Müdürün odasının önünde öylece beklemeye başladı.
İçeriden birileri çıktı ve müdür odasında tek kalmıştı. İçeriden tok bir ses
ile seslendi.
- Faik gel oğlum.
İçeri giren Gardiyan Faik şapkasını çıkardı ve ellerini
önünde kavuşturdu.
- Buyurun Müdür bey!
- Oğlum, devamlı hücreye giriyormuşsun, demin
arkadaşların geldi söyledi. İki de bir o hücrede işin ne.

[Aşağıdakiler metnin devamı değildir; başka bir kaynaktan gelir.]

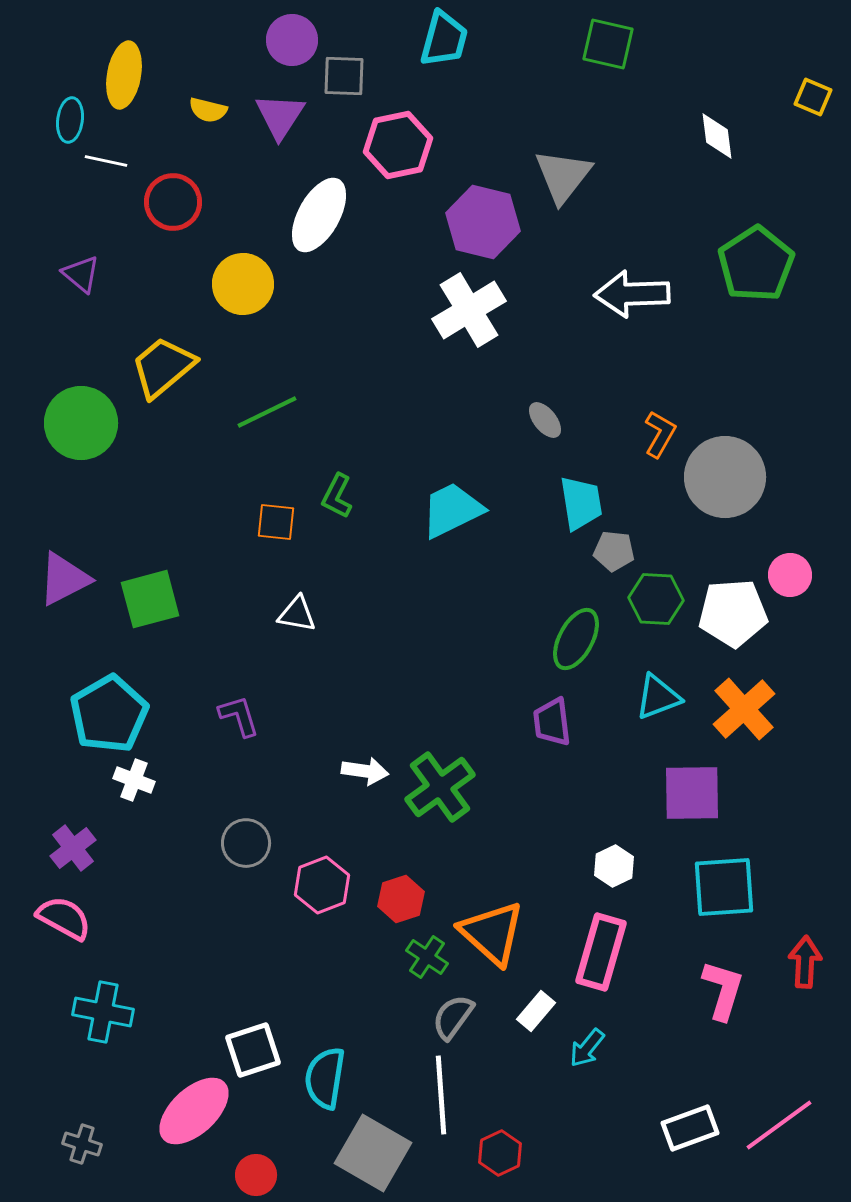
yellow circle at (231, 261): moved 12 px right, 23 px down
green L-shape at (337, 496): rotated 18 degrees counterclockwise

- Oraya Fatih’i yerleştirdik ya efendim.
- Fatih kim?
- Hani 23 yıl ceza yemiş olan, kıza tecavüz etmiş ve sonra
öldürmüş ya; o işte...
Müdür şaşkınlıkla Gardiyan Faik’e baktı ve söylediklerine
anlam veremedi. Hemen telefonuna sarıldı.
- Alo, evladım şu hücreye kimseyi koyduk mu? Hayır mı?
Bir girin kontrol edin kimse var mı? Yok mu? Tamam anladım.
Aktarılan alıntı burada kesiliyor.